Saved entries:
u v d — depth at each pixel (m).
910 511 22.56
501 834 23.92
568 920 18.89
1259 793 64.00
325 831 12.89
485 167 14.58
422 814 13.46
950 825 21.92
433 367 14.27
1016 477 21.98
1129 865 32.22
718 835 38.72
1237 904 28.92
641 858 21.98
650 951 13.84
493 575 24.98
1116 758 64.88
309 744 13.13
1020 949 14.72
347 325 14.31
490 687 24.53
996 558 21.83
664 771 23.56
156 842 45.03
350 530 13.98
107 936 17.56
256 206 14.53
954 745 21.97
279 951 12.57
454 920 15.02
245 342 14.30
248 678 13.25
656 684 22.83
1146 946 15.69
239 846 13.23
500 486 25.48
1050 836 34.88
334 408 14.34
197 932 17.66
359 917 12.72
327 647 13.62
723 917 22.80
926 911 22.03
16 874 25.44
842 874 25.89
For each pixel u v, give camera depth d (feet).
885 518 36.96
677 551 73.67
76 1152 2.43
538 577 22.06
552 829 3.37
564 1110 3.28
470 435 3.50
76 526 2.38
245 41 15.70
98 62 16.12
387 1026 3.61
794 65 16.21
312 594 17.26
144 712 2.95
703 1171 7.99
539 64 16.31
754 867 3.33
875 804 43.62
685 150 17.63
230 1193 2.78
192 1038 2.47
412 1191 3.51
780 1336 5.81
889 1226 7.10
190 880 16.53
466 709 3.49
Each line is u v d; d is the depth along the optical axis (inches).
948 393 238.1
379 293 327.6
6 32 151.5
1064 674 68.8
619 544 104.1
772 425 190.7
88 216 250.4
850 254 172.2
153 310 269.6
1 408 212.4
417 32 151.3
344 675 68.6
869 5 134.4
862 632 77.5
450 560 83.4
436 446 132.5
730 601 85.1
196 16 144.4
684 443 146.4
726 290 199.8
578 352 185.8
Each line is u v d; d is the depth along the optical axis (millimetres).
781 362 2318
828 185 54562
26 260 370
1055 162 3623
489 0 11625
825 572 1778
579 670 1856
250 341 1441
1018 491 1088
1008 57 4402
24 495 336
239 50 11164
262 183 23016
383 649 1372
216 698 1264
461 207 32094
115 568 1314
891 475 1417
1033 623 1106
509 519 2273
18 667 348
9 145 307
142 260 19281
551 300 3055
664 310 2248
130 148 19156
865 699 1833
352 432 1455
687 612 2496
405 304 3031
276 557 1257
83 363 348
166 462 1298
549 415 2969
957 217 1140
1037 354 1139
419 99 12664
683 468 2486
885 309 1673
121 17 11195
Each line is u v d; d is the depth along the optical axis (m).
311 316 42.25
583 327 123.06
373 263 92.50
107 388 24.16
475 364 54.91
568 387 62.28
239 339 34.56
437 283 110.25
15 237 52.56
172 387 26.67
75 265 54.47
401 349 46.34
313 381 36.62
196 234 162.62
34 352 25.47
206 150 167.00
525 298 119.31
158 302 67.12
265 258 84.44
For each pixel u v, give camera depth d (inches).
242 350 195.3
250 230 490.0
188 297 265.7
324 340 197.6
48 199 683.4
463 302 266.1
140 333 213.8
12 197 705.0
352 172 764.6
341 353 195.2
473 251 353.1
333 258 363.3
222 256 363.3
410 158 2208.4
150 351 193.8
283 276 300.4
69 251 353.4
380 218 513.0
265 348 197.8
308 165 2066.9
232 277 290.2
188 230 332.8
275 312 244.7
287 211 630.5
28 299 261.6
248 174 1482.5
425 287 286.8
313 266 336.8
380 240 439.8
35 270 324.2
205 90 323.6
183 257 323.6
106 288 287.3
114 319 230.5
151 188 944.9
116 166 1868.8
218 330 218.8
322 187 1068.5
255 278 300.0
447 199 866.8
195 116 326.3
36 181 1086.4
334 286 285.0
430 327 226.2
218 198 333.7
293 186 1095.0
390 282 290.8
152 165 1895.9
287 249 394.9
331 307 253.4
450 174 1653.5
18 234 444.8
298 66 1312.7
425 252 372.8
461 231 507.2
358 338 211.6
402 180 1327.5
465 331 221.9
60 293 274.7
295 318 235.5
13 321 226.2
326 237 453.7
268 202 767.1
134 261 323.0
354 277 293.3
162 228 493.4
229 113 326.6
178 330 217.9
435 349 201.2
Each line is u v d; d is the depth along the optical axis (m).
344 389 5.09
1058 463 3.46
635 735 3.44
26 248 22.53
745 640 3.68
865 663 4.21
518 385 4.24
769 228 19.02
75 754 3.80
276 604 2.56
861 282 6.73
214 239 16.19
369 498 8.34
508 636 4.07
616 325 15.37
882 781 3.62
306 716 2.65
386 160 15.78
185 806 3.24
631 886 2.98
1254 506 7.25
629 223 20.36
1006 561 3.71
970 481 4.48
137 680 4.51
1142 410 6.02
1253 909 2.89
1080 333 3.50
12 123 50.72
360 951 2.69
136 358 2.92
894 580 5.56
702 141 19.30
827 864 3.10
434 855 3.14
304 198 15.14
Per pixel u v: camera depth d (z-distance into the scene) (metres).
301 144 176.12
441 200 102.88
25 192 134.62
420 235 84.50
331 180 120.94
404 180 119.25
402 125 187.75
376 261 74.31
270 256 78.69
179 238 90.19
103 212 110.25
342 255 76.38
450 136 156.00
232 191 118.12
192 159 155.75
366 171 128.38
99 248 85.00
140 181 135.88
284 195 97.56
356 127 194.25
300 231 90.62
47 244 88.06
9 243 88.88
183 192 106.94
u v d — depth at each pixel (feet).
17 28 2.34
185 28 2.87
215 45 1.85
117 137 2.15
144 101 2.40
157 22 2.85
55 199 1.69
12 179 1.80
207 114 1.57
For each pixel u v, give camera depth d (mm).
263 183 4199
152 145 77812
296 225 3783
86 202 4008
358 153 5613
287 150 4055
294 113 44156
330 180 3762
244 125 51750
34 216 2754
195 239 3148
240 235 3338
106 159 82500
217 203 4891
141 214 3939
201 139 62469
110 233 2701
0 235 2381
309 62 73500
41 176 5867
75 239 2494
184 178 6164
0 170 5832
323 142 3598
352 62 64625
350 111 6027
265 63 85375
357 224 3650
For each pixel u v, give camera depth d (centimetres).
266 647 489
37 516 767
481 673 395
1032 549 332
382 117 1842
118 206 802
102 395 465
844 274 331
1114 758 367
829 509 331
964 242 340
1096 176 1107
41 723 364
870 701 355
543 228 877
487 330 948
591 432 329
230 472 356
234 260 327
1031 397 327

PROBLEM TO WORK ON »
Output the lines of the records above exactly as they appear, from the line containing "718 835 38.72" through the line containing "190 880 16.53".

WRITTEN RESPONSE »
718 835 38.72
1237 904 28.92
641 858 21.98
650 951 13.84
493 575 24.98
1116 758 64.88
309 744 13.13
1020 949 14.72
347 325 14.31
490 687 24.53
996 558 21.83
664 771 23.56
156 842 45.03
350 530 13.98
107 936 17.56
256 206 14.53
954 745 21.97
279 951 12.57
454 920 15.02
245 342 14.30
248 678 13.25
656 684 22.83
1146 946 15.69
239 846 13.23
500 486 25.48
1050 836 34.88
334 408 14.34
197 932 17.66
359 917 12.72
327 647 13.62
723 917 22.80
926 911 22.03
16 874 25.44
842 874 25.89
For each pixel u v, give camera depth d (feet).
885 518 36.96
677 551 73.67
76 1152 2.43
538 577 22.06
552 829 3.37
564 1110 3.28
470 435 3.50
76 526 2.38
245 41 15.70
98 62 16.12
387 1026 3.61
794 65 16.21
312 594 17.26
144 712 2.95
703 1171 7.99
539 64 16.31
754 867 3.33
875 804 43.62
685 150 17.63
230 1193 2.78
192 1038 2.47
412 1191 3.51
780 1336 5.81
889 1226 7.10
190 880 16.53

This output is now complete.